Le vignoble bordelais, pilier de l’économie régionale et symbole du vin français, traverse sa pire crise depuis un demi-siècle. Malgré l’arrachage de 18 000 hectares de vignes en trois ans, la surproduction persiste et menace l’ensemble de la filière. Entre prix historiquement bas, trésorerie exsangue et marchés internationaux fermés, les acteurs économiques de la région sonnent l’alerte.
🍷 Trésorerie à sec et stocks pléthoriques
Les difficultés économiques sont généralisées. « Je ne connais pas un collègue qui ne soit pas en procédure collective ou en passe de l’être », déplore un propriétaire dans le Libournais. Cette situation reflète une crise structurelle qui touche toutes les exploitations, des petites caves familiales aux châteaux plus prestigieux, confirme Me Alexandre Bienvenu, avocat spécialisé dans le secteur viticole :
Beaucoup d’exploitations se trouvent en redressement judiciaire au regard de leur trésorerie et de leurs dettes fournisseurs.
La filière est frappée par la baisse de consommation de vin rouge et la fermeture des marchés chinois et américains. Le système des primeurs, qui injecte généralement plus d’1 milliard d’euros de trésorerie, a fonctionné de manière catastrophique en 2024 et 2025. Selon Renaud Jean, porte-parole du collectif Viti33 :
En deux ans, plus d’un milliard d’euros ne sont pas arrivés dans les caisses de la filière, le vignoble est désormais à deux doigts de l’effondrement.
Pourtant, les cuves débordent.
Les stocks sont pleins partout : dans les chais, chez les négociants et dans les entrepôts de la grande distribution
souligne Aurélie Lalanne, commissaire aux comptes chez KPMG. Même après des arrachages significatifs représentant près de 20 % des surfaces, la surproduction persiste, contraignant certains viticulteurs à brader leurs vins lors de liquidations judiciaires ou à vendre à des prix dramatiquement bas.
Le marché moyen gamme subit également la pression : les seconds vins des crus classés n’arrivent pas à se vendre, générant une spirale déflationniste. Nadège Impériale, propriétaire du Château Barbot Impériale, explique :
Sur le marché du vrac, on parle actuellement de 700 euros le tonneau en Bordeaux, contre un coût de production d’au moins 1 500 euros.
Pour les Saint-Émilion Grand Crus, certains vins se négocient à moins de 6 euros HT la bouteille, du jamais vu.
🏦 Les acteurs économiques face à une filière sous tension
Cette crise viticole a des répercussions financières majeures.
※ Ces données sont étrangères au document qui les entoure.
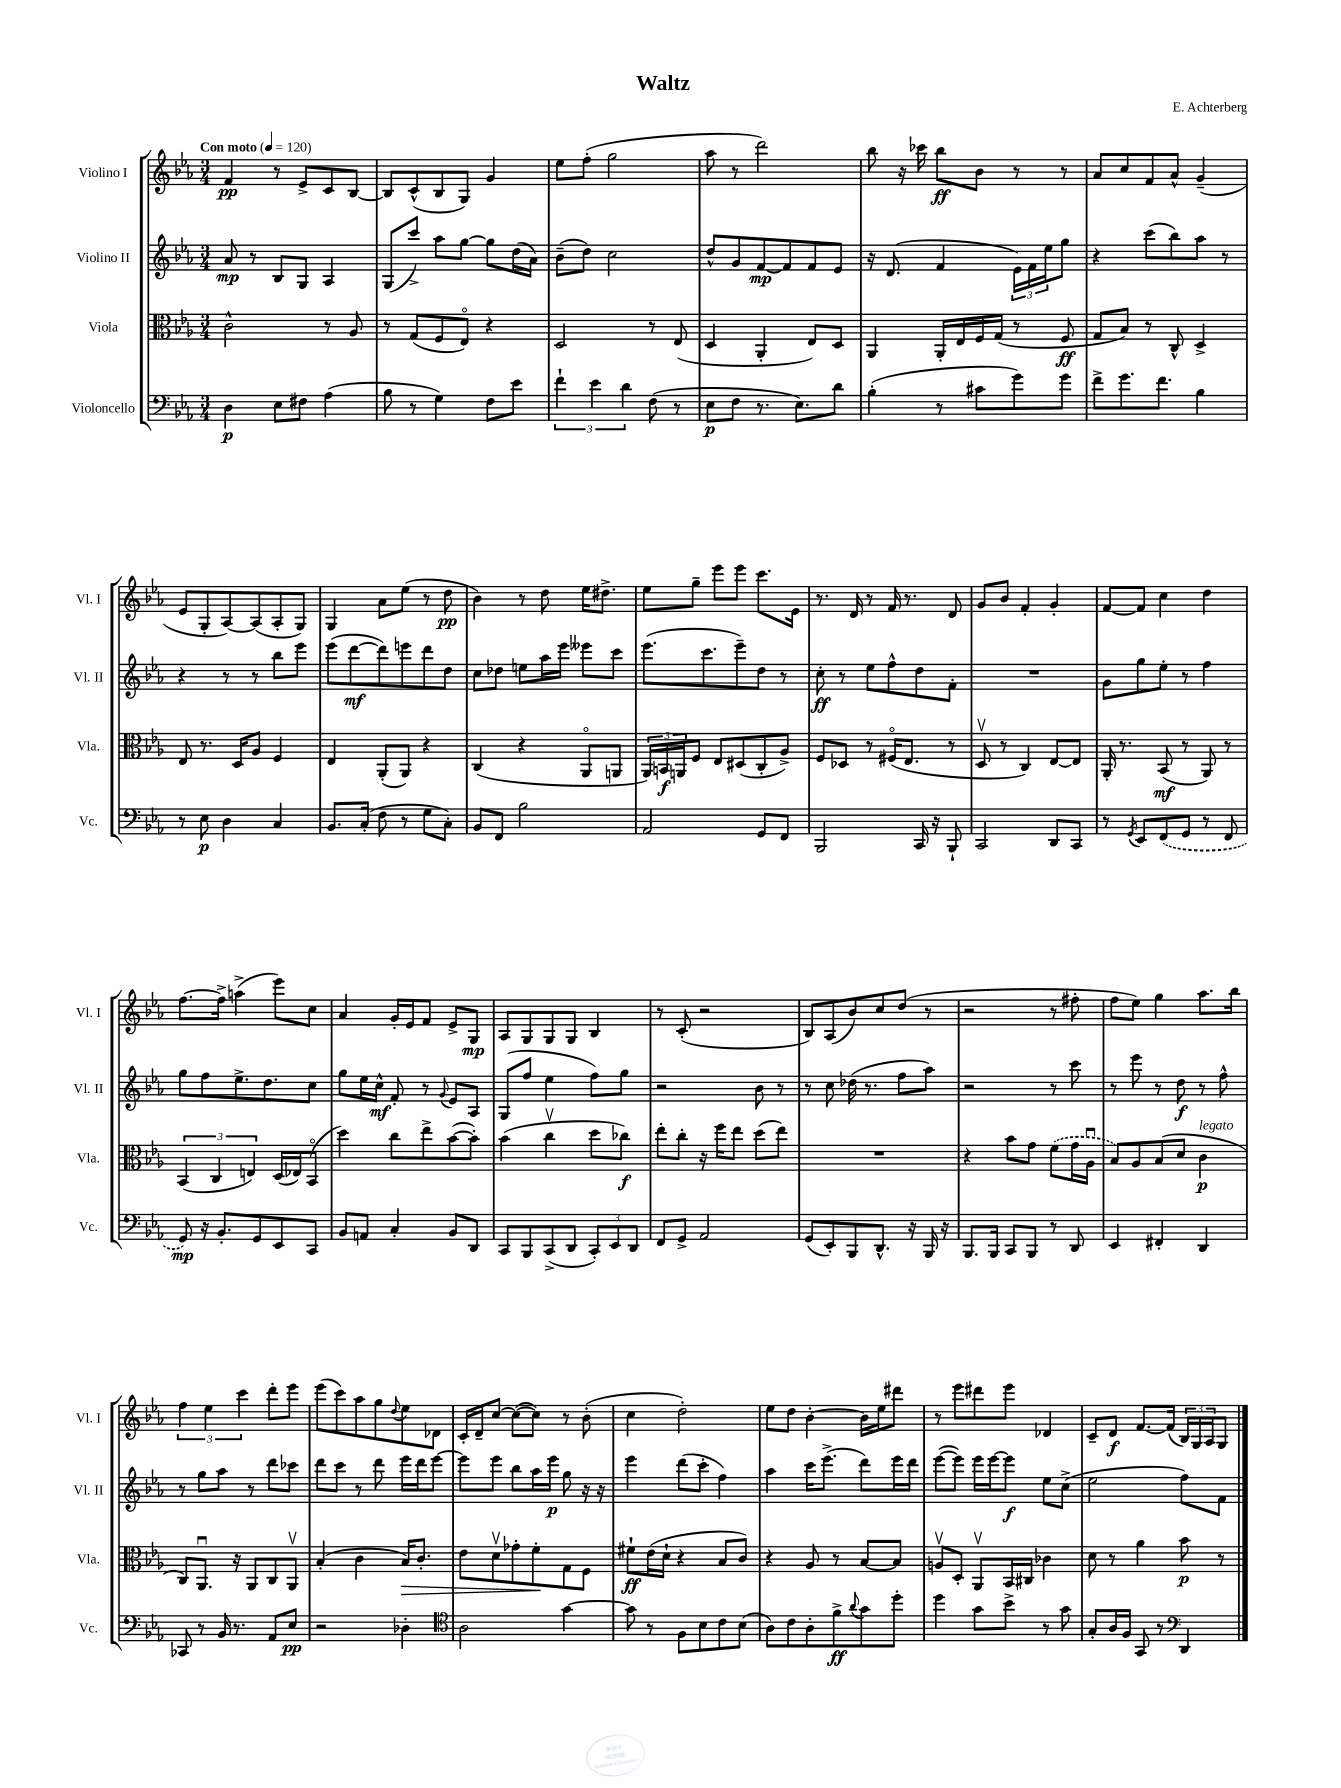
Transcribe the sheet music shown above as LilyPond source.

\header { title = "Waltz" composer = "E. Achterberg" }
<<
\new StaffGroup <<
\new Staff = "s0" \with { instrumentName = "Violino I" shortInstrumentName = "Vl. I" } {
    \clef treble \key ees \major \numericTimeSignature \time 3/4 \tempo "Con moto" 4 = 120
    f'4\pp r8 ees'8-> c'8 bes8~ |
    bes8 c'8-^( bes8 g8) g'4 |
    ees''8 f''8-.( g''2 |
    aes''8 r8 d'''2) |
    bes''8 r16 ces'''16 bes''8\ff bes'8 r8 r8 |
    aes'8 c''8 f'8 aes'8-^ g'4--( |
    ees'8 g8-. aes8~) aes8( aes8-. g8) |
    g4 aes'8 ees''8( r8 d''8\pp |
    bes'4) r8 d''8 ees''16 dis''8.-> |
    ees''8 g''8-- ees'''8 ees'''8 c'''8. ees'16 |
    r8. d'16 r8 f'16 r8. d'8 |
    g'8 bes'8 f'4-. g'4-. |
    f'8~ f'8 c''4 d''4 |
    f''8.~ f''16-> a''4->( ees'''8) c''8 |
    aes'4 g'16-. ees'16 f'8 ees'8-> g8\mp |
    aes8 g8 g8 g8 bes4 |
    r8 c'8-.( r2 |
    bes8) aes8( bes'8) c''8 d''8( r8 |
    r2 r8 fis''8-. |
    f''8 ees''8) g''4 aes''8. bes''16 |
    \tuplet 3/2 { f''4 ees''4 c'''4 } d'''8-. ees'''8 |
    ees'''8( c'''8) aes''8 g''8 \appoggiatura { d''8 } ees''8 des'8 |
    c'16-. d'16-- c''8~ c''8~( c''8) r8 bes'8-.( |
    c''4 d''2-.) |
    ees''8 d''8 bes'4~-. bes'16 ees''16 dis'''8 |
    r8 ees'''8 dis'''8 ees'''8 des'4 |
    c'8-- d'8\f f'8.~ f'16( \tuplet 3/2 { bes16) g16 aes16 } g8 \bar "|." |
}
\new Staff = "s1" \with { instrumentName = "Violino II" shortInstrumentName = "Vl. II" } {
    \clef treble \key ees \major \numericTimeSignature \time 3/4
    aes'8\mp r8 bes8 g8 aes4 |
    g8( c'''8->) aes''8 g''8~ g''8 d''16( aes'16) |
    bes'8--( d''8) c''2 |
    d''8-^ g'8 f'8~\mp f'8 f'8 ees'8 |
    r16 d'8.( f'4 \tuplet 3/2 { ees'16) f'16 ees''16 } g''8 |
    r4 c'''8( bes''8) aes''8 r8 |
    r4 r8 r8 bes''8 ees'''8 |
    ees'''8( d'''8~\mf d'''8) e'''8 d'''8 d''8 |
    c''8 des''8 e''8 aes''16 ees'''16 eeses'''8 c'''8 |
    ees'''8.( c'''8. ees'''8--) d''8 r8 |
    c''8-.\ff r8 ees''8 f''8-^ d''8 f'8-. |
    R2. |
    g'8 g''8 ees''8-. r8 f''4 |
    g''8 f''8 ees''8.-> d''8. c''8 |
    g''8 ees''16 c''16-^\mf f'8-. r8 \appoggiatura { g'8 } ees'8 aes8 |
    g8( f''8 ees''4 f''8) g''8 |
    r2 bes'8 r8 |
    r8 c''8 des''16( r8. f''8 aes''8) |
    r2 r8 c'''8 |
    r8 ees'''8 r8 d''8\f r8 f''8-^ |
    r8 g''8 aes''8 r8 d'''8 ces'''8 |
    d'''8 c'''8 r8 d'''8 ees'''16 d'''16 ees'''8~ |
    ees'''8 ees'''8 bes''8 aes''16 ees'''16\p g''8 r16 r16 |
    ees'''4 d'''8( c'''8-. f''4) |
    aes''4 c'''16 ees'''8.->( d'''8) ees'''16 d'''16 |
    ees'''8~( ees'''8) ees'''16 ees'''16~ ees'''8\f ees''8 c''8->( |
    ees''2 f''8) f'8 \bar "|." |
}
\new Staff = "s2" \with { instrumentName = "Viola" shortInstrumentName = "Vla." } {
    \clef alto \key ees \major \numericTimeSignature \time 3/4
    c'2-^ r8 aes8 |
    r8 g8( f8 ees8\flageolet) r4 |
    d2 r8 ees8( |
    d4 aes,4-. ees8) d8 |
    aes,4 aes,16-. ees16 f16 g16( r8 f8\ff |
    g8 bes8) r8 c8-^ d4-> |
    ees8 r8. d16 aes8 f4 |
    ees4 aes,8-.( aes,8) r4 |
    c4( r4 aes,8\flageolet a,8 |
    \tuplet 3/2 { aes,16) b,16\f a,16 } f8 ees8 dis8( c8-. aes8->) |
    f8 des8 r8 fis16\flageolet( ees8. r8 |
    d8\upbow r8 c4) ees8~ ees8 |
    aes,16-. r8. bes,8\mf( r8 aes,8) r8 |
    \tuplet 3/2 { bes,4( c4 e4) } d16( ees16) bes,8\flageolet( |
    d''4) c''8 ees''8-> bes'8~( bes'8-.) |
    bes'4( c''4\upbow d''8 ces''8\f) |
    ees''8-. c''8-. r16 f''16 ees''8 d''8( ees''8) |
    R2. |
    r4 bes'8 g'8 \once \slurDashed f'8( g'16 aes16\downbow |
    bes8) aes8 bes8( d'8 c'4\p^\markup { \italic "legato" } |
    c8) aes,8.\downbow r16 aes,8 c8 aes,8\upbow |
    bes4-.( c'4 bes16\>) c'8.-. |
    ees'8 d'8\upbow ges'8-. f'8-.\! g8 f8 |
    fis'8-!\ff ees'16( d'16-! r4 bes8 c'8) |
    r4 aes8 r8 bes8~ bes8 |
    a8\upbow d8-. aes,8\upbow bes,16 cis16 ces'4 |
    d'8 r8 aes'4 bes'8\p r8 \bar "|." |
}
\new Staff = "s3" \with { instrumentName = "Violoncello" shortInstrumentName = "Vc." } {
    \clef bass \key ees \major \numericTimeSignature \time 3/4
    d4\p ees8 fis8 aes4( |
    bes8 r8 g4) f8 ees'8 |
    \tuplet 3/2 { f'4-! ees'4 d'4 } f8( r8 |
    ees8\p f8 r8. ees8.) d'8 |
    bes4-.( r8 cis'8 g'8) g'8 |
    f'8-> g'8. f'8. bes4 |
    r8 ees8\p d4 c4 |
    bes,8. c16-.( f8 r8 g8 c8-.) |
    bes,8 f,8 bes2 |
    aes,2 g,8 f,8 |
    bes,,2 c,16 r16 bes,,8-! |
    c,2 d,8 c,8 |
    r8 \acciaccatura { g,8 } ees,8 \once \slurDashed f,8( g,8 r8 f,8 |
    g,8\mp) r16 bes,8.-. g,8 ees,8 c,8 |
    bes,8 a,8 c4-. bes,8 d,8 |
    c,8 bes,,8 c,8->( d,8 \tuplet 3/2 { c,8-.) ees,8 d,8 } |
    f,8 g,8-> aes,2 |
    g,8( ees,8-.) bes,,8 d,8.-^ r16 bes,,16 r16 |
    bes,,8. bes,,16 c,8 bes,,8 r8 d,8 |
    ees,4 fis,4-. d,4 |
    ces,8 r8 bes,16 r8. aes,8 ees8\pp |
    r2 des4-. |
    \clef tenor aes2 g'4~ |
    g'8 r8 f8 bes8 c'8 bes8( |
    aes8) c'8 aes8-. f'8->\ff \appoggiatura { aes'8 } g'8 d''8-. |
    d''4 g'8 bes'8-> r8 g'8 |
    g8-. aes16 f16 g,8 r8 \clef bass d,4 \bar "|." |
}
>>
>>
\layout { \context { \Score \remove "Bar_number_engraver" } }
Avec 5 000 exploitations et 50 000 emplois concernés, la situation impacte également les fournisseurs, prestataires et acteurs bancaires. Le Crédit agricole d’Aquitaine, principal prêteur de la filière avec 70 % de parts de marché et 2,7 milliards d’euros d’encours, suit de près la situation.
Selon Eric Garreau, directeur du pôle viticulture de la banque régionale :
Beaucoup de vignerons ont des sujets de trésorerie, avec un ralentissement du marché très clair et des prix de sortie en baisse continue.
La banque a déployé 14 personnes dédiées à l’accompagnement des exploitations viticoles, en plus des 60 salariés habituels chargés de la filière, pour gérer le taux de défaut élevé et croissant depuis deux ans.
Du côté du négoce, la situation est plus stable mais fragile.
Les bilans 2025 posent des questions évidentes de valorisation des stocks et de trésorerie. Personne ne s’attend à de bonnes nouvelles
note Aurélie Lalanne. Les experts alertent également sur les effets sociaux et patrimoniaux : licenciements silencieux, faillites d’exploitations et bouleversements du paysage viticole local. Le millésime 2025 offre cependant une lueur d’espoir qualitativement : « Il sera très bon grâce à l’ensoleillement de cet été, mais les volumes seront inférieurs de 30 à 50 % », précise Charlotte Molinari, propriétaire du château Pont de Brion. Une qualité supérieure qui n’améliore pas la trésorerie, car le coût de production reste identique malgré les volumes réduits.
Face à cette crise historique, la filière doit envisager nouveaux arrachages, avec entre 15 000 et 30 000 hectares supplémentaires envisagés, pour tenter de rééquilibrer l’offre et sauver l’économie bordelaise.
👁️ L’œil de l’expert : test de résilience
La crise bordelaise illustre comment des déséquilibres structurels, conjugués à des changements de consommation et à la fermeture des marchés internationaux, peuvent mettre en péril toute une filière économique régionale. Pour les acteurs financiers et économiques, il s’agit d’un test de résilience sans précédent. La stabilisation passera par des mesures combinant réduction de l’offre, valorisation qualitative et gestion proactive de la trésorerie, faute de quoi les conséquences pourraient s’étendre à l’ensemble de l’économie girondine.